Succession planning is a talent management process. For key employees, those whose positions within Apple are too critical to be left vacant or staffed by someone who doesn’t have a clue about the task at hand, the board of directors is responsible for identifying and developing a talent pool. These leaders-in-waiting will be used to ensure effective continuity and growth of the company.
Succession planning is a primary concern for Apple’s shareholders. Many institutional and individual investors have chosen to hold Apple’s stock for the long haul. They want to know that the company is planning predictably over that time frame as well.
So why is this important to Apple?
Over the last year, the state of Steve Job’s health has raised a chorus of questions about Apple’s succession planning. What would happen to Apple if Steve was no longer able to do his job as CEO? Is Tim Cook the next “Steve?” Why isn’t the board making a clearer statement about this issue? These question create uncertainty, and investors don’t like uncertainty (as can be seen by the January lows in Apple’s stock price).

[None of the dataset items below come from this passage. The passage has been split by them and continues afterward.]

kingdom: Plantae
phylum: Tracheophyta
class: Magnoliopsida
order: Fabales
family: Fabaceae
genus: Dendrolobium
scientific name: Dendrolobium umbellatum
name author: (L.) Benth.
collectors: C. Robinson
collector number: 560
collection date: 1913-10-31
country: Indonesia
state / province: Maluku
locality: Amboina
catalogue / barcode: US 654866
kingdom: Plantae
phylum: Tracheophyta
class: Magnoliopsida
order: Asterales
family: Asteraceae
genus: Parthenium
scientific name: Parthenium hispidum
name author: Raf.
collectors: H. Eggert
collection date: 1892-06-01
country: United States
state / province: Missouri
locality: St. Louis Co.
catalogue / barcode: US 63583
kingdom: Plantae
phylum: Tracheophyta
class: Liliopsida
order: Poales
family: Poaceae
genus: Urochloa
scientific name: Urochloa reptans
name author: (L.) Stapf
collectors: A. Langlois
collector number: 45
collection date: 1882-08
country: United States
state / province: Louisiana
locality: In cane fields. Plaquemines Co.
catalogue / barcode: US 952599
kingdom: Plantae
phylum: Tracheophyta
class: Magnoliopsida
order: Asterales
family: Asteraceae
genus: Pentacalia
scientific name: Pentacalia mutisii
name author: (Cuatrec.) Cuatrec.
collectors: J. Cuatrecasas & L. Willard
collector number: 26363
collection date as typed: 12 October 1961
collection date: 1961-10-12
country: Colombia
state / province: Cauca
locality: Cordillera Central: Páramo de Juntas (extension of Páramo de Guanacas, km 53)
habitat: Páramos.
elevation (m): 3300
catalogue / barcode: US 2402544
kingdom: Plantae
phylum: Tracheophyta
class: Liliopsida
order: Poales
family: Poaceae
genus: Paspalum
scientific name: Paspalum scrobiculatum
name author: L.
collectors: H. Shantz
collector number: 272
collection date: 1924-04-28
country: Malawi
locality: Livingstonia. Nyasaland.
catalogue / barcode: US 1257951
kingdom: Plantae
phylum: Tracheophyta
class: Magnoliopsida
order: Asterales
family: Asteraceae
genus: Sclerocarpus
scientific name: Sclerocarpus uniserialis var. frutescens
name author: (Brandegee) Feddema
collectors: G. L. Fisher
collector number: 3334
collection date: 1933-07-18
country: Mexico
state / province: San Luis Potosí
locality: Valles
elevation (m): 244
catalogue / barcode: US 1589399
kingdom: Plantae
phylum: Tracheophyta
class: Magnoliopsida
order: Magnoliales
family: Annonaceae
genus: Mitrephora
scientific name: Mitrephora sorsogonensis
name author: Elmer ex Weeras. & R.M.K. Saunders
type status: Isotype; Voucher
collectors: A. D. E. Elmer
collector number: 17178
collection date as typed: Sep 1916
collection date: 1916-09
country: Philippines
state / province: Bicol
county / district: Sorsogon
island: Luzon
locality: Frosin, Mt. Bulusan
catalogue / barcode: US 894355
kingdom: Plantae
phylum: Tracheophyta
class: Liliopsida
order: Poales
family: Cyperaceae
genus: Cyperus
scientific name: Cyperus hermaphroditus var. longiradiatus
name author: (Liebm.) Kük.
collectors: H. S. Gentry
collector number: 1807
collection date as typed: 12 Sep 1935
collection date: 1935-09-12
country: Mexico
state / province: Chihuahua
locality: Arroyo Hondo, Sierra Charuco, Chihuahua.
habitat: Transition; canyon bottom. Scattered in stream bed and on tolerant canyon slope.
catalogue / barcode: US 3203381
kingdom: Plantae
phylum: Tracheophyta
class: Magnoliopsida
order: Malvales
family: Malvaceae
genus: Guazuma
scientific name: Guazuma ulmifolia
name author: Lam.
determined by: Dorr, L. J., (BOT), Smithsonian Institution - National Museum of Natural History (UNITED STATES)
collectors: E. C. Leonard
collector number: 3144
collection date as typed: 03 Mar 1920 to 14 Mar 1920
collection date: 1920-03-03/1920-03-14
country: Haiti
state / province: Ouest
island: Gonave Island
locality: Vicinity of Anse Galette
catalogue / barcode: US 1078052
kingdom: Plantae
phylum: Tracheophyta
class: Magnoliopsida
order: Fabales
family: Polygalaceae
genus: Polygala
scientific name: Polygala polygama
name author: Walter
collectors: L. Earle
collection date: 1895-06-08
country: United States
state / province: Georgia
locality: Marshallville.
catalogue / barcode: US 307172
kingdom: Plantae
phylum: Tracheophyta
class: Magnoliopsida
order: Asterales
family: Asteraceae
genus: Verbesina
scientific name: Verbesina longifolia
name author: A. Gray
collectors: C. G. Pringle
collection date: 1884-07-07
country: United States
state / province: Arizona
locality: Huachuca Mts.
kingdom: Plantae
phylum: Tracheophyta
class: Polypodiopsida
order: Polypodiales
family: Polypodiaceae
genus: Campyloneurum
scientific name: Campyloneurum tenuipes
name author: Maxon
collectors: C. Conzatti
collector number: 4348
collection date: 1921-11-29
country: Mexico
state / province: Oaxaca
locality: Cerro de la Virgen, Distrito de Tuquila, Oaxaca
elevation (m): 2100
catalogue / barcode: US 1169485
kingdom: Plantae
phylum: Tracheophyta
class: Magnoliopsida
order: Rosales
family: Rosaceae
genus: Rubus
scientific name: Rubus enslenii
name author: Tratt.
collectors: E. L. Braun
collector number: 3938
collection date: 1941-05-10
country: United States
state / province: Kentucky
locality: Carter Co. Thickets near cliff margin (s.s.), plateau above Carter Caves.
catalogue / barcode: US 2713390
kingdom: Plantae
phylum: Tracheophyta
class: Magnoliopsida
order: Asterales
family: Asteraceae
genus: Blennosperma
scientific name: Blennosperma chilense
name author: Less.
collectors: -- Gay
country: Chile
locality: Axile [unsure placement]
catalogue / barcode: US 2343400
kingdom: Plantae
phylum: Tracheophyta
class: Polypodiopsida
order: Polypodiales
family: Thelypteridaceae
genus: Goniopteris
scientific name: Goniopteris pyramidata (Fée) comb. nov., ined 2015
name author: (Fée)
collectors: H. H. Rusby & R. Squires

The question of succession planning goes beyond just figuring out who will be the next CEO. Transitions in leadership can be disruptive. Selecting a candidate from within the company may provide continuity. However, internal candidates who are not selected may choose to take their chances elsewhere. Selecting a candidate from the outside usually results in the new person bringing in his/her “people” — who possibly displace existing staff. The board’s challenge is to find a leader that works well within the existing corporate culture and, at the same time, brings something exciting and new to the table so he/she is not seen as “Steve 2.0.”
Apple may be able to learn a lot about leadership continuity from companies like Intel (s intc) and Microsoft (s msft).
Over the last 40 years, Intel has maintained a high level of growth and innovation as it has transitioned through five chief executives. Paul Otellini, Intel’s current CEO, worked at the company for more than 30 years before taking the reins, and his top executives have spent their entire careers at Intel. Grooming and predictability are the hallmarks of the Intel approach. For those analysts that think Apple currently has a “deep bench” of capable executives, the Intel approach may be the best option.
On the other hand, the transition of Bill Gates at Microsoft was a planned affair that took more than eight years to complete. A phased, long-term approach would give Apple an opportunity to bring new executives into the spotlight and provide the kind of certainty that both customers and investors are looking for.
Over the next several months, as Steve gets back into a more normal work schedule, I suspect that we will have greater visibility into Apple’s succession planning. My hope is that the company combines the best of the Intel and Microsoft approaches.